The 26 states suing over the Obama administration’s greenhouse gas-cutting Clean Power Plan may essentially get their wish, as President Donald Trump directed the Environmental Protection Agency to review the rule last week.
But the likely rollback of the plan might not make a big difference for these states, many of which were already on track to shift away from coal-fired electricity. Instead, opponents say they are more concerned about further emissions cuts if the U.S. keeps the promises it made in the Paris climate agreement.

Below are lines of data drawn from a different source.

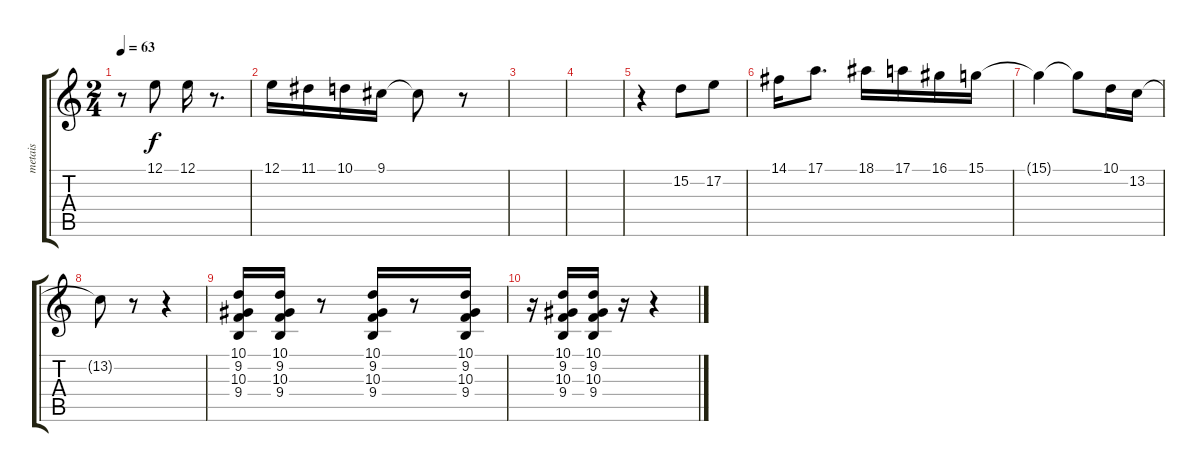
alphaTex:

\track ("metais" "metais") {instrument brasssection}
\staff {score tabs}
\tuning (E4 B3 G3 D3 A2 E2) {hide}
\ts (2 4)
\tempo 63
\clef g2
\ks c
r.8{dy f} 12.1.8 12.1.16 r.8{d} |
12.1.16 11.1.16 10.1.16 9.1.16 9.1{t}.8 r.8 |
|
|
r.4 15.2.8 17.2.8 |
14.1.16 17.1.8{d} 18.1.16 17.1.16 16.1.16 15.1.16 |
15.1{t}.4 15.1{t}.8 10.1.16 13.2.16 |
13.2{t}.8 r.8 r.4 |
(10.1 9.2 10.3 9.4).16 (10.1 9.2 10.3 9.4).16 r.8 (10.1 9.2 10.3 9.4).16 r.8 (10.1 9.2 10.3 9.4).16 |
r.16 (10.1 9.2 10.3 9.4).16 (10.1 9.2 10.3 9.4).16 r.16 r.4
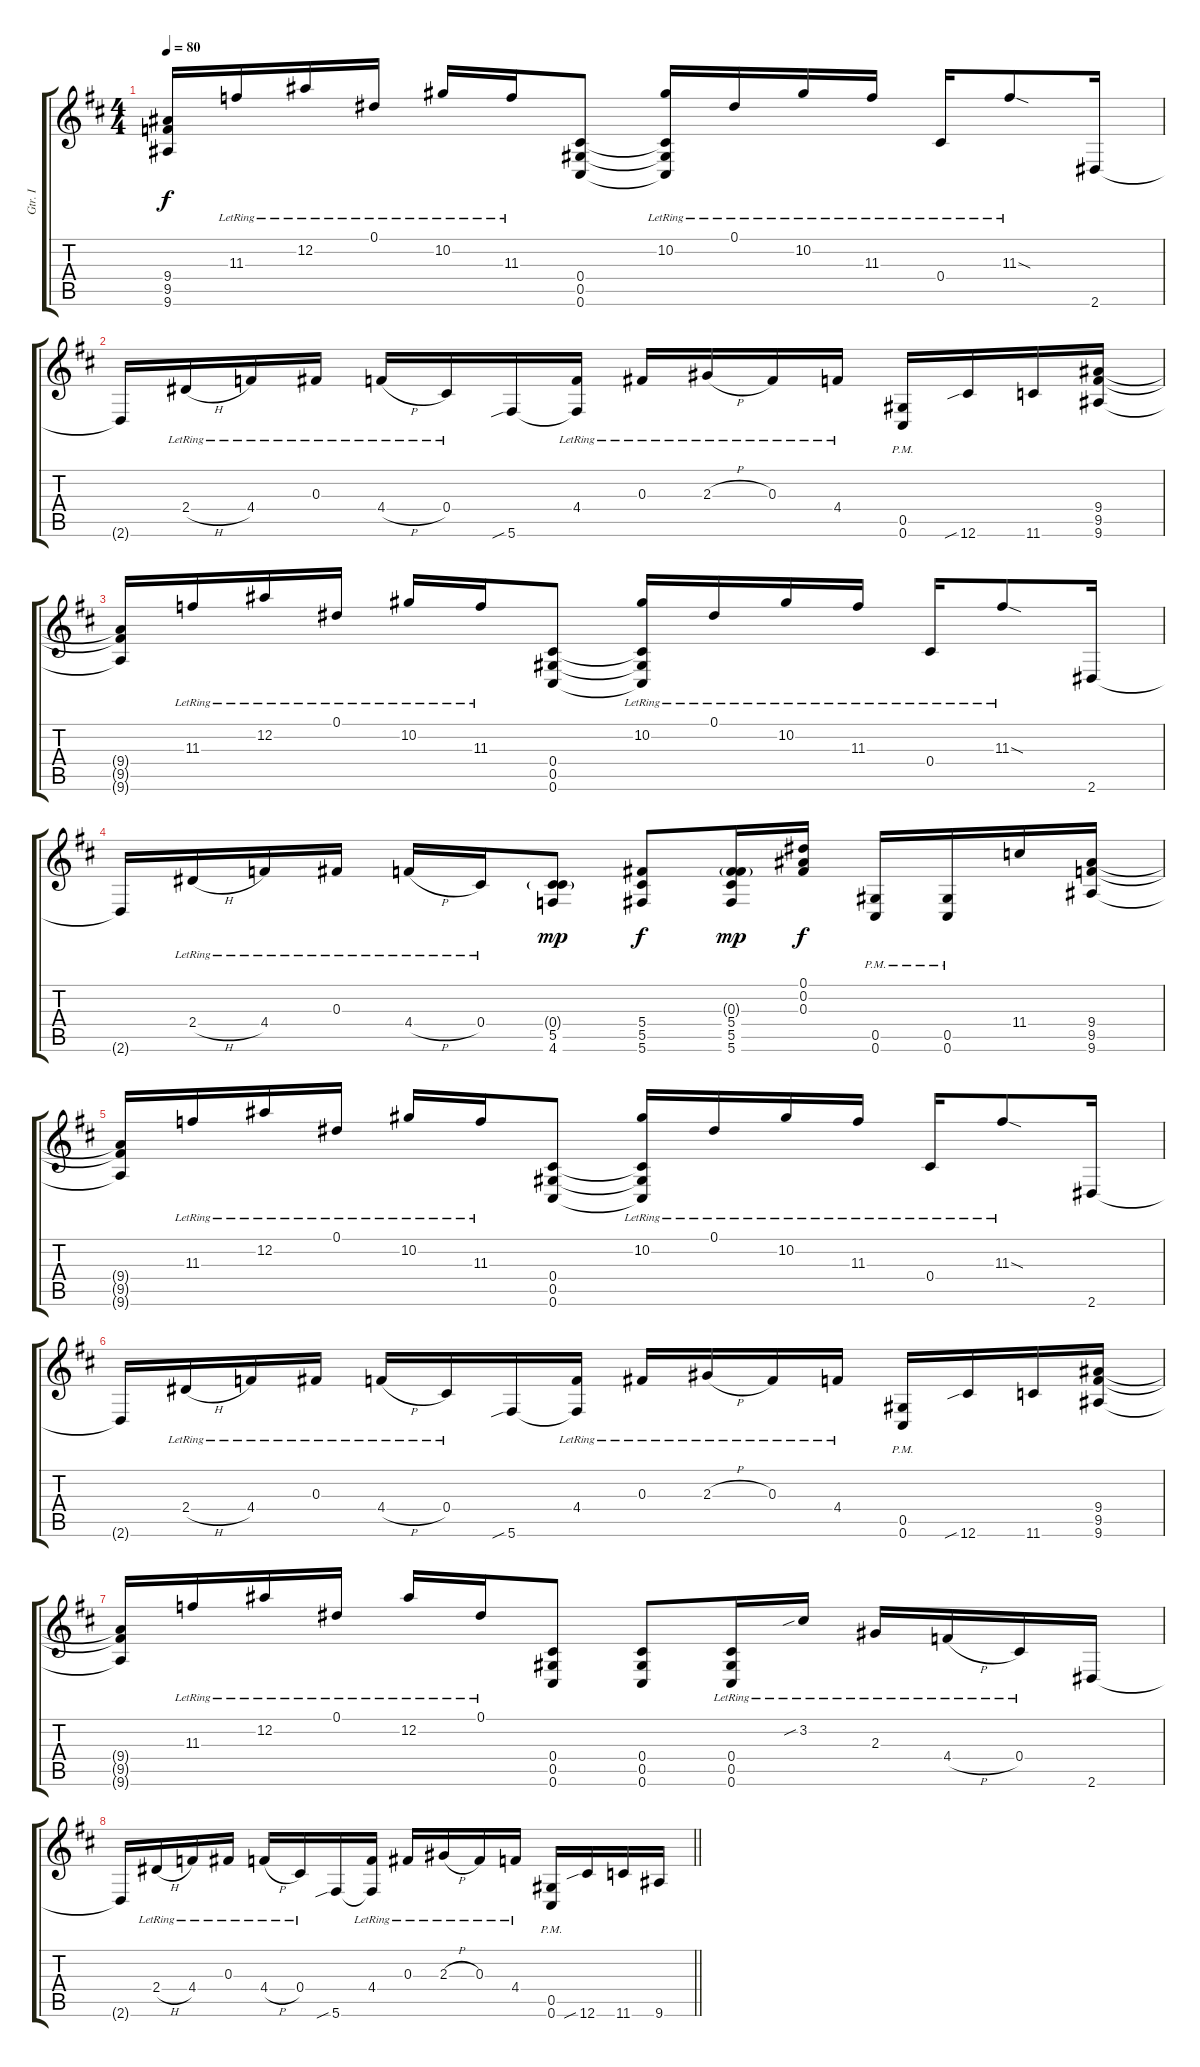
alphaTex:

\track ("Gtr. I" "Gtr. I") {instrument overdrivenguitar}
\staff {score tabs}
\tuning (Eb4 Bb3 Gb3 Db3 Ab2 Db2) {hide}
\ts (4 4)
\tempo 80
\clef g2
\ks d
(9.4{t} 9.5{t} 9.6{t}).16{dy f} 11.3{lr}.16 12.2{lr}.16 0.1{lr}.16 10.2{lr}.16 11.3{lr}.16 (0.4 0.5 0.6).8 (10.2{lr} 0.4{t} 0.5{t} 0.6{t}).16 0.1{lr}.16 10.2{lr}.16 11.3{lr}.16 0.4{lr}.16 11.3{sod lr}.8 2.6.16 |
2.6{t}.16 2.4{h lr}.16 4.4{lr}.16 0.3{lr}.16 4.4{h lr}.16 0.4{lr}.16 5.6{sib}.16 (4.4{lr} 5.6{t}).16 0.3{lr}.16 2.3{h lr}.16 0.3{lr}.16 4.4{lr}.16 (0.5{pm} 0.6{pm}).16 12.6{sib}.16 11.6.16 (9.4 9.5 9.6).16 |
(9.4{t} 9.5{t} 9.6{t}).16 11.3{lr}.16 12.2{lr}.16 0.1{lr}.16 10.2{lr}.16 11.3{lr}.16 (0.4 0.5 0.6).8 (10.2{lr} 0.4{t} 0.5{t} 0.6{t}).16 0.1{lr}.16 10.2{lr}.16 11.3{lr}.16 0.4{lr}.16 11.3{sod lr}.8 2.6.16 |
2.6{t}.16 2.4{h lr}.16 4.4{lr}.16 0.3{lr}.16 4.4{h lr}.16 0.4{lr}.16 (0.4{g} 5.5 4.6).8{dy mp} (5.4 5.5 5.6).8{dy f} (0.3{g} 5.4 5.5 5.6).16{dy mp} (0.1 0.2 0.3).16{dy f} (0.5{pm} 0.6{pm}).16 (0.5{pm} 0.6{pm}).16 11.4.16 (9.4 9.5 9.6).16 |
(9.4{t} 9.5{t} 9.6{t}).16 11.3{lr}.16 12.2{lr}.16 0.1{lr}.16 10.2{lr}.16 11.3{lr}.16 (0.4 0.5 0.6).8 (10.2{lr} 0.4{t} 0.5{t} 0.6{t}).16 0.1{lr}.16 10.2{lr}.16 11.3{lr}.16 0.4{lr}.16 11.3{sod lr}.8 2.6.16 |
2.6{t}.16 2.4{h lr}.16 4.4{lr}.16 0.3{lr}.16 4.4{h lr}.16 0.4{lr}.16 5.6{sib}.16 (4.4{lr} 5.6{t}).16 0.3{lr}.16 2.3{h lr}.16 0.3{lr}.16 4.4{lr}.16 (0.5{pm} 0.6{pm}).16 12.6{sib}.16 11.6.16 (9.4 9.5 9.6).16 |
(9.4{t} 9.5{t} 9.6{t}).16 11.3{lr}.16 12.2{lr}.16 0.1{lr}.16 12.2{lr}.16 0.1{lr}.16 (0.4 0.5 0.6).8 (0.4 0.5 0.6).8 (0.4{lr} 0.5{lr} 0.6{lr}).16 3.2{sib lr}.16 2.3{lr}.16 4.4{h lr}.16 0.4{lr}.16 2.6.16 |
\barLineRight lightlight
2.6{t}.16 2.4{h lr}.16 4.4{lr}.16 0.3{lr}.16 4.4{h lr}.16 0.4{lr}.16 5.6{sib}.16 (4.4{lr} 5.6{t}).16 0.3{lr}.16 2.3{h lr}.16 0.3{lr}.16 4.4{lr}.16 (0.5{pm} 0.6{pm}).16 12.6{sib}.16 11.6.16 9.6.16
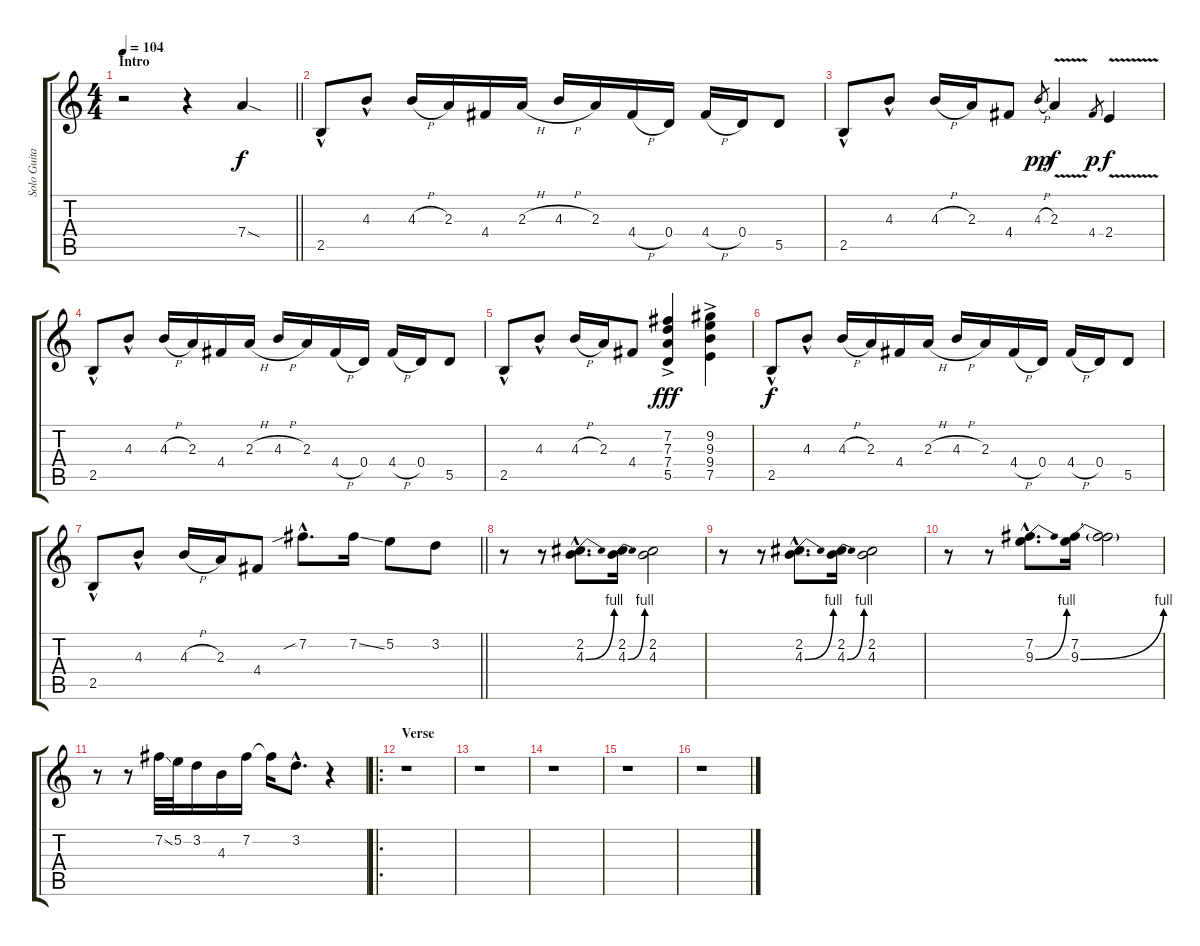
\track ("Solo Guitar" "Solo Guita") {instrument overdrivenguitar}
\staff {score tabs}
\tuning (E4 B3 G3 D3 A2 E2) {hide}
\ts (4 4)
\section ("" "Intro")
\tempo 104
\clef g2
\barLineRight lightlight
\ks c
r.2{dy f instrument overdrivenguitar} r.4 7.4{sod}.4 |
2.5{hac}.8 4.3{hac}.8 4.3{h}.16 2.3.16 4.4.16 2.3{h}.16 4.3{h}.16 2.3.16 4.4{h}.16 0.4.16 4.4{h}.16 0.4.16 5.5.8 |
2.5{hac}.8 4.3{hac}.8 4.3{h}.16 2.3.16 4.4.8 4.3{h}.8{gr dy pp} 2.3{v}.4{dy f} 4.4.8{gr dy p} 2.4{v}.4{dy f} |
2.5{hac}.8 4.3{hac}.8 4.3{h}.16 2.3.16 4.4.16 2.3{h}.16 4.3{h}.16 2.3.16 4.4{h}.16 0.4.16 4.4{h}.16 0.4.16 5.5.8 |
2.5{hac}.8 4.3{hac}.8 4.3{h}.16 2.3.16 4.4.8 (7.2{ac} 7.3{ac} 7.4{ac} 5.5{ac}).4{dy fff} (9.2{ac} 9.3{ac} 9.4{ac} 7.5{ac}).4 |
2.5{hac}.8{dy f} 4.3{hac}.8 4.3{h}.16 2.3.16 4.4.16 2.3{h}.16 4.3{h}.16 2.3.16 4.4{h}.16 0.4.16 4.4{h}.16 0.4.16 5.5.8 |
\barLineRight lightlight
2.5{hac}.8 4.3{hac}.8 4.3{h}.16 2.3.16 4.4.8 7.2{sib hac}.8{d} 7.2{ss}.16 5.2.8 3.2.8 |
r.8 r.8 (2.2{hac} 4.3{be (bend 0 0 60 4) hac}).8{d} (2.2 4.3{be (bend 0 0 60 4)}).16 (2.2 4.3).2 |
r.8 r.8 (2.2{hac} 4.3{be (bend 0 0 60 4) hac}).8{d} (2.2 4.3{be (bend 0 0 60 4)}).16 (2.2 4.3).2 |
r.8 r.8 (7.2{hac} 9.3{be (bend 0 0 60 4) hac}).8{d} (7.2 9.3{be (bend 0 0 60 4)}).16 (7.2{t} 9.3{t}).2 |
r.8 r.8 7.2{ss}.32 5.2.32 3.2.16 4.3.16 7.2.16 7.2{t}.16 3.2{hac}.8{d} r.4 |
\ro
\section ("" "Verse")
r.1 |
r.1 |
r.1 |
r.1 |
r.1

The Clean Power Plan set an ambitious goal of cutting 32 percent of greenhouse gas emissions between 2005 and 2030, primarily by shifting from coal to cleaner fuels like natural gas and renewable energy. But many states are retiring coal plants, regardless of the rule. In 17 of the 26 states suing, the median-aged coal-fired generator is at least 40 years old, according to data from the Energy Information Administration. None of the states have coal plants with a median age less than 30 years old.
By comparison, the median age of a coal-fired generator that retired in 2015 was 58 years old, according to the latest available EIA data.
“There’s already been an enormous amount of activity in many of these states,” said Bruce Nilles, senior director for the Sierra Club’s Beyond Coal campaign, which advocates for coal-plant retirements. “They’ve begun to think through and lay out how to transition from high carbon to low carbon.”
Overall, carbon dioxide emissions from the electric power sector dropped 24.8 percent from 2005 to 2016, according to the EIA.
In Michigan, the median coal plant was about 53 years old by the end of 2015, according to the EIA. Thanks largely to the impending closure of more coal plants, Michigan would have surpassed its emissions-reductions targets under the Clean Power Plan and been able to sell credits to other states that fell short, according to a 2016 study by the Electric Power Research Institute. The state also increased its goal for renewable power generation last year from 10 percent to 15 percent by 2021.
Detroit-based utility DTE Energy said in a statement it does not anticipate changing its plans to retire three more coal plants by 2023, replacing them with natural gas and renewables.
New Jersey also has a clear path to reaching its goals. All three of the state’s coal-fired generators are slated to close this year.
Even in states with relatively new coal-fired power plants, recent investments in renewables have set some states on track to meet the plan’s targets. Texas’s median-aged coal plant is somewhat young, at 35 years old, but the state generated more than 13 times as much wind power in 2016 as it did in 2005, according to EIA.
There’s no simple answer to which states would have met the Clean Power Plan targets, but supporters of the rule have argued that most states would have managed. An M.J. Bradley & Associates analysis commissioned by the Environmental Defense Fund in December 2015 said 17 of the 26 plaintiff states would have met the 2030 requirements simply by following energy investments they have already planned.
Still, some states could have struggled to meet the goals. West Virginia, for example, may not have particularly young coal plants, but it also has few renewable resources and has not instituted a renewable portfolio standard.
And Montana could face a “double-digit increase in utility rates” due to the Clean Power Plan, Sen. Steve Daines (R-Mont.) warned at a press conference in March. The state’s median-aged coal plant is 33 years old, and Montana has less wind capacity than neighboring states.
The opposition to the Clean Power Plan isn’t just about the 2030 goals, Dan Byers, vice president for policy at the U.S. Chamber of Commerce’s Energy Institute, said in a phone interview. Coal-producing states, including Montana and West Virginia, could see job losses due to reduced demand for coal from their mines. And because the Clean Power Plan goals fall short of the U.S.’s promises under the Paris Agreement, opponents of the rule are concerned about further regulations in the long term, he said.
“There’s a simple math problem with Paris,” Byers said. “We would have had to walk away from it, move on to other sectors, or double the Clean Power Plan itself.”